Lodołamacze zaczęły prace na Wiśle. W rejonie Płocka poziom wody spada 2-3 cm na godzinę

Lodołamacze zaczęły prace na Wiśle. W rejonie Płocka poziom wody spada 2-3 cm na godzinę

Lodołamacze na Zbiorniku Włocławskim
Lodołamacze na Zbiorniku Włocławskim Źródło: nowy.plock.eu
Do akcji na Wiśle dołączyły w sobotę lodołamacze, od kilku dni trwa obserwowanie poziomu wody na wysokości Płocka. W mieście wprowadzono alarm przeciwpowodziowy do odwołania.

Ostatnie mrozy sprawiły, że na rzekach powstają pokrywy lodowe, które powodują zatory, a w efekcie – są miejsca, gdzie podnosi się poziom wody. Doprowadziło to do wprowadzenia alarmu przeciwpowodziowego w Płocku 8 lutego tego roku i od kilku dni służby obserwują Wisłę. Niskie temperatury sprawiały, że nie można było tam wysłać lodołamaczy, które mogłyby poprawić sytuację.

Lodołamacze na Wiśle

Wszystko zmieniło się w sobotę o godz. 13. Wody Polskie poinformowały, że po godz. 11 ruszyła akcja lodołamania na Wiśle, zaczęto na Zbiorniku Wodnym Włocławek. Do akcji wysłano sześć jednostek, dwie pozostają w odwodzie. Przemysław Daca, prezes Wód Polskich, mówił: – Dzięki sprzyjającej pogodzie i temperaturze oscylującej w okolicach zera stopni, udało nam się rozpocząć akcję lodołamania.
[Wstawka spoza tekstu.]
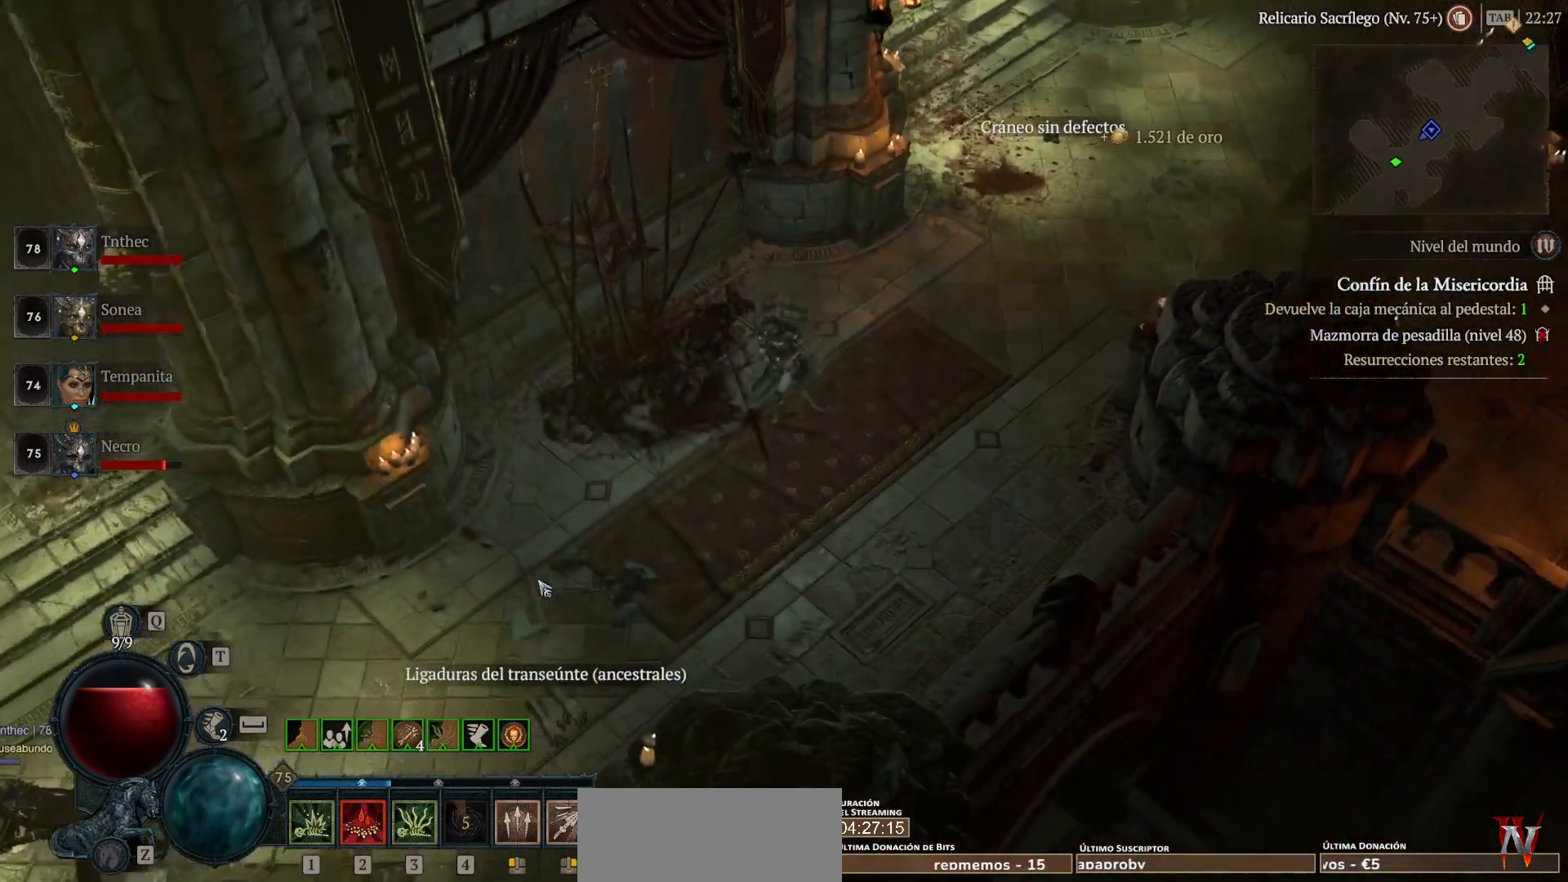
{"keys": [], "mouse": ["left"], "events": []}
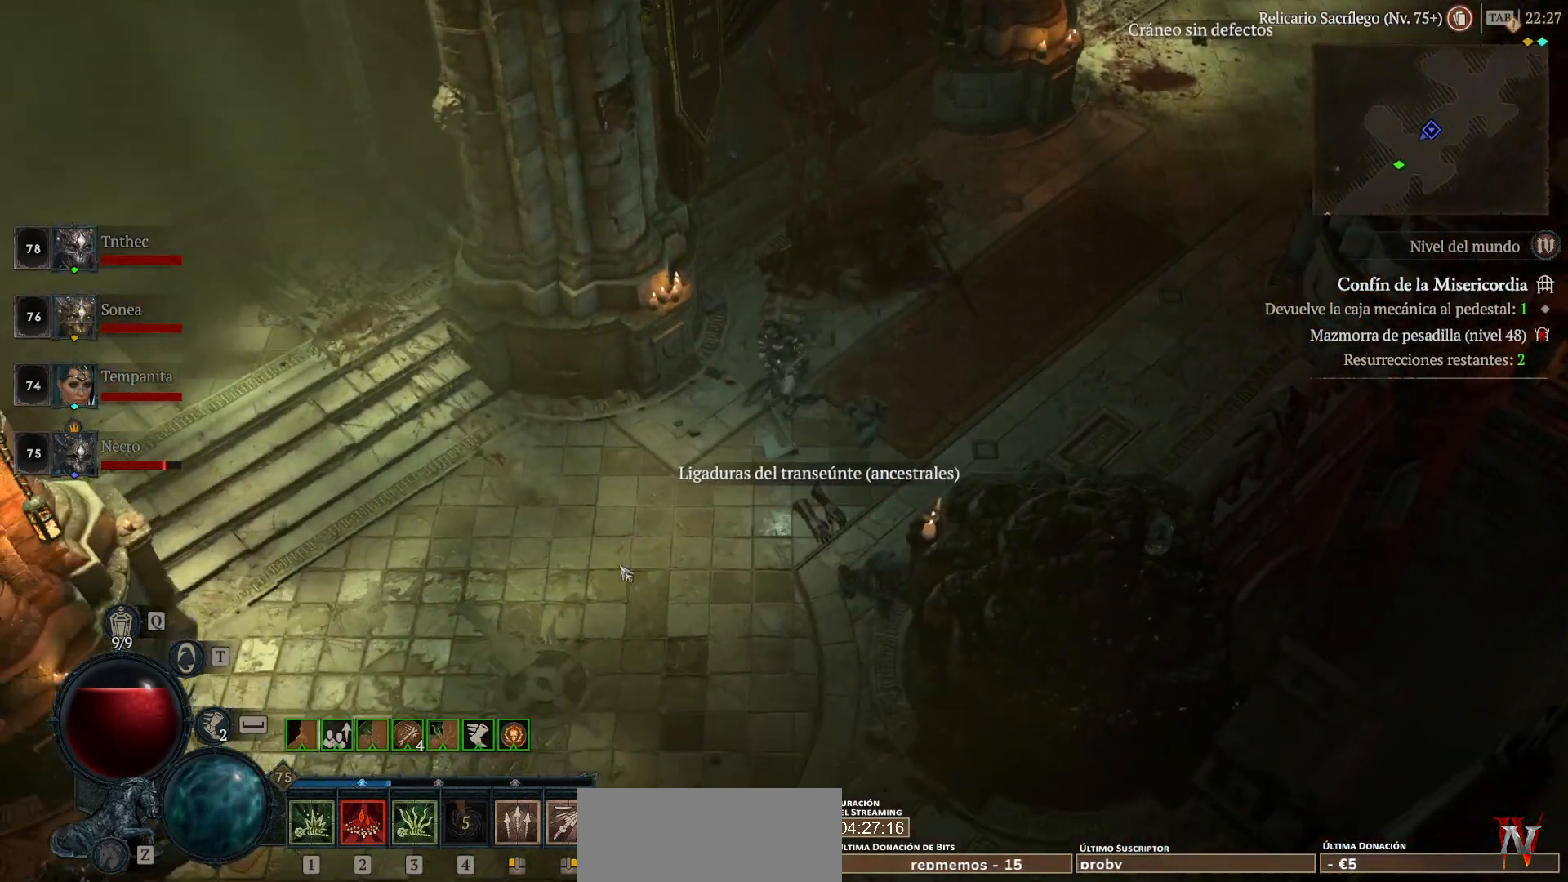
{"keys": [], "mouse": ["left"], "events": []}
Trwa też spuszczanie lodu przez śluzy i jazy. Jak informował serwis miasta Płocka: „W rejonie Płocka systematycznie odnotowujemy spadek poziomu wody na wodowskazach o 2-3 cm na godzinę”.

Stany alarmowe na polskich rzekach

Grzegorz Świszcz z Rządowego Centrum Bezpieczeństwa, opisywał wcześniej, że stan alarmowy został przekroczony nie tylko w dorzeczu Wisły, ale i Odry.

„Dziś, 13 lutego, stan alarmowy został przekroczony na 2 stacjach wodowskazowych w dorzeczu Wisły i 1 w dorzeczu Odry. Stan ostrzegawczy – na 9 stacjach wodowskazowych w dorzeczu Wisły i 7 w dorzeczu Odry. Alarmy i pogotowia przeciwpowodziowe wprowadzone są w woj. mazowieckim” – napisał na Twitterze Świszcz.